### What you should do
Show each line of the data below in which "middle" occurs.

### Data
___
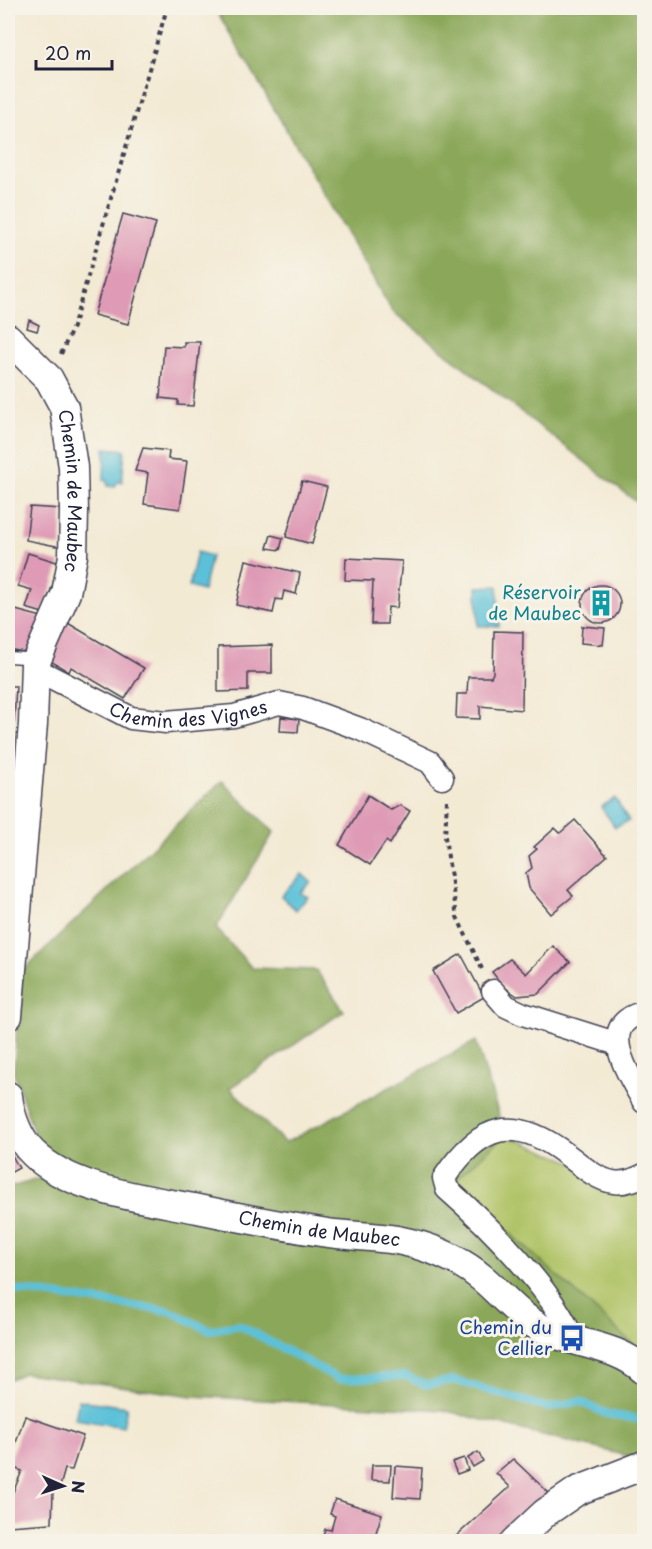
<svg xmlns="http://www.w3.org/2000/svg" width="652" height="1549" viewBox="0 0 652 1549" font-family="'Playpen Sans',sans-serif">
<rect width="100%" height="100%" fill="#f7f3e8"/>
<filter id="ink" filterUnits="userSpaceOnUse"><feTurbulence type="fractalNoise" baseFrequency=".0167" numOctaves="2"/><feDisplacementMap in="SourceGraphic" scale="12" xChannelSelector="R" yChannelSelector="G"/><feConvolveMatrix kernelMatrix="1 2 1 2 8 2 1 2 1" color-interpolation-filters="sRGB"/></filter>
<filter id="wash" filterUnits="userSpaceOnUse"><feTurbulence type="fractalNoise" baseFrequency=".008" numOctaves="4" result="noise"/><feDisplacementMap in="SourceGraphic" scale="24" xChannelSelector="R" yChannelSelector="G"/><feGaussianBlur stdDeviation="1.35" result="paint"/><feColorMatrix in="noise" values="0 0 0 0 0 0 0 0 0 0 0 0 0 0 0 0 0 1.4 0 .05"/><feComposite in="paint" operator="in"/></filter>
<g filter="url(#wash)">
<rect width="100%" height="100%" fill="#f3ead4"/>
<polygon fill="#afc265" stroke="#687250" stroke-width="1.5" points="505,1135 644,1191 644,1354 452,1182"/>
<g fill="#8ba85a" stroke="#56654a" stroke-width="1.5">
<polygon points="215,8 644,8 644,508 392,311"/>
<polygon points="222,781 274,832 216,928 252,968 316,970 344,1011 230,1088 285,1143 476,1041 505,1135 453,1182 644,1354 644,1460 442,1410 193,1396 24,1373 8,1380 8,1188 48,1176 14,1073 20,973"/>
</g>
<g fill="#5bc1d8" stroke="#3e728a" stroke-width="1.5">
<polygon points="105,448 125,450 122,482 117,482 115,487 108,486 107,481 104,480"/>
<polygon points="197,552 211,556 203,591 189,587"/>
<polygon points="498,586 499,626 478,626 477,587"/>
<polygon points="615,798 629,821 615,827 601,807"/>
<polygon points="302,874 311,882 300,893 308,897 296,910 281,896"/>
<polygon points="79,1400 127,1407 123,1427 75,1419"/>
</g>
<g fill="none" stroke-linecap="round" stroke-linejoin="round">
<polyline stroke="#5bc1d8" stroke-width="8" points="8,1289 170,1311 209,1330 239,1325 339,1379 406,1376 426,1385 453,1380 549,1408 579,1401 607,1414 644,1420"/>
</g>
<g id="blocks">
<g fill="#df9bb6">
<polygon points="123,214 156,223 128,324 94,315"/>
<polygon points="29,320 39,325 37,331 27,328"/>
<polygon points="184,342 200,342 193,406 178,405 178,400 160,398 164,346 184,347"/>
<polygon points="143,448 169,451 168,459 187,461 180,509 144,504 148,473 135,471"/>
<polygon points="302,481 327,487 312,544 286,537"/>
<polygon points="30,507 62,509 61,547 26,540"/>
<polygon points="271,535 283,538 280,550 267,548"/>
<polygon points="28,553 60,563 43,613 26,608 32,590 18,586"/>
<polygon points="346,558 402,561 397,608 388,607 387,624 371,624 373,581 345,580"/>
<polygon points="246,560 300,573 296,594 284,591 282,600 276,599 273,613 236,605"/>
<circle cx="601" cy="604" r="19"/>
<polygon points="8,608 42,617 30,653 8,649"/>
<polygon points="66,622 144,668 125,699 71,667 69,672 49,660"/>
<polygon points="582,626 605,628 603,645 581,643"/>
<polygon points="494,631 523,632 522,710 480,706 480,719 456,718 457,694 467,694 468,677 491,677 493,673"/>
<polygon points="272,645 272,673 248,673 248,691 218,692 218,647"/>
<polygon points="8,686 16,686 14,721 8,721"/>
<polygon points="281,717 299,719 298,732 280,731"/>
<polygon points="368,795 391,810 400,805 410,811 390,844 386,841 370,865 339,845"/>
<polygon points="575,820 607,856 568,890 573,896 551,914 529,888 526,873 532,868 529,856 537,849 534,847 555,828 560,833"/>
<polygon points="553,946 570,962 538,994 517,996 503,986 492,972 510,959 526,974"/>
<polygon points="461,954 484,997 456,1013 433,971"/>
<polygon points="10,1152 19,1168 8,1174 8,1153"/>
<polygon points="25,1416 83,1436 72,1470 65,1469 59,1490 53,1491 52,1523 8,1526 8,1497 11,1497 22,1471 8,1466"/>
<polygon points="478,1452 483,1461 473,1467 468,1458"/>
<polygon points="464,1458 468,1470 457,1474 452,1462"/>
<polygon points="513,1459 548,1492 534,1512 502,1542 456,1542 453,1539 510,1487 496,1473"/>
<polygon points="372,1465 391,1465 390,1481 371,1480"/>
<polygon points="395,1466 422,1468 420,1499 393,1497"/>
<polygon points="335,1499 382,1514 373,1542 321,1542 325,1529 331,1530 335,1516 330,1514"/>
</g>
</g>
</g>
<g filter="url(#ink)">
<use href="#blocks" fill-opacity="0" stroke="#414052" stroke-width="1.5"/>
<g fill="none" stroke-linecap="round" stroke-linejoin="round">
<g stroke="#414052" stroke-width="13">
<polyline id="service" points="8,657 25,658 33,663"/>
</g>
<g stroke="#414052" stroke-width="25">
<g id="minor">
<path id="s1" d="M35,664L43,673L131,718L166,722L234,716L279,703L303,708L360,729L430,762L442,778"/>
<polyline points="493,991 506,1006 523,1014 618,1044"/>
<path d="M644,1014C639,1013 632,1016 627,1020C603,1038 634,1084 644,1102"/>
<path d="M572,1338C554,1291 486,1223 447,1189L444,1178C480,1124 514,1114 566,1154C580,1164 595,1179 613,1182C623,1184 636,1179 644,1175"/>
</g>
</g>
<g stroke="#414052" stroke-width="31">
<g id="tertiary">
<path id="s2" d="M8,338L49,379L64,407L73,467L74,511L73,556L66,593L35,664L33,724L8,1016"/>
<path id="s3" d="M8,1096C10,1115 18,1139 33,1153C71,1191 148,1199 198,1209C242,1218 285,1227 328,1233C357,1237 390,1236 418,1245C442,1252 463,1262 482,1278C504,1296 521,1320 549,1332C581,1345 618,1346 644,1370"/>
<polyline points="514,1542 545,1513 577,1491 644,1465"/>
</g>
</g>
<g stroke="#414052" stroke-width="4" stroke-dasharray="4.5 4.5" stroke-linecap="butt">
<polyline points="61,354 73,327 167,8"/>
<polyline points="447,800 445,837 457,917 483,971"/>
</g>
<use href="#service" stroke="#fff" stroke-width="10"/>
<use href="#minor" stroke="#fff" stroke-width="22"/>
<use href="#tertiary" stroke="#fff" stroke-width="28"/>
</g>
</g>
<defs>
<g id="building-bare" transform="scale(2.07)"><path d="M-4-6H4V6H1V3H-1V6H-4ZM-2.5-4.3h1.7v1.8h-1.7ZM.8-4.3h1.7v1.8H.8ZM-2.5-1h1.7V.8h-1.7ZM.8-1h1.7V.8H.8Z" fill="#0f9aa8" stroke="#f7f3e8" stroke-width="2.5" paint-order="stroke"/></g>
<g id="bus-bare" transform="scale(2.07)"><path d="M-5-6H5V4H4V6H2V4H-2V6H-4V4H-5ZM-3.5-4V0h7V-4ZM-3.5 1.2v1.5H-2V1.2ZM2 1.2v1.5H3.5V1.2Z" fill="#1a4fb4" stroke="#f7f3e8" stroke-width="2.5" paint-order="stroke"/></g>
</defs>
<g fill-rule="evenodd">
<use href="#building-bare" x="601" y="603"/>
<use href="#bus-bare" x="572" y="1338"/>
</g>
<g text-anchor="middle" stroke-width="6" stroke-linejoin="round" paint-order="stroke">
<g font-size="18" fill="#22223b" stroke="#f7f3e8">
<text dy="6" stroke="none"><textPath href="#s2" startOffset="174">Chemin de Maubec</textPath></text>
<text dy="6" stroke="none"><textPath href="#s1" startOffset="168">Chemin des Vignes</textPath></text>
<text dy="6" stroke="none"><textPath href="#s3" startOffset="363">Chemin de Maubec</textPath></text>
</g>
<g font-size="18" fill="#0d838f" stroke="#f7f3e8" text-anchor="end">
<text x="581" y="599">Réservoir<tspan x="581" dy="21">de Maubec</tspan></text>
</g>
<g font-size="18" fill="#164399" stroke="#f7f3e8" text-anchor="end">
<text x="552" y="1334">Chemin du<tspan x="552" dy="21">Cellier</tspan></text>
</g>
</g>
<rect width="652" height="1549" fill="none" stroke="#f7f3e8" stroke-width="30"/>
<g transform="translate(63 1486) rotate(93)" stroke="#f7f3e8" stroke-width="4.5" paint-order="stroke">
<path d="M0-4.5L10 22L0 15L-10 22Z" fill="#22223b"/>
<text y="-9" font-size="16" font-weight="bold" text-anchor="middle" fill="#22223b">N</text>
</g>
<path d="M36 60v9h76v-9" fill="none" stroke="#22223b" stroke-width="3"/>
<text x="45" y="60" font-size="18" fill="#22223b" stroke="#f7f3e8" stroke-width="4.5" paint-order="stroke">20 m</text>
</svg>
___
### Expected answer
<g text-anchor="middle" stroke-width="6" stroke-linejoin="round" paint-order="stroke">
<text y="-9" font-size="16" font-weight="bold" text-anchor="middle" fill="#22223b">N</text>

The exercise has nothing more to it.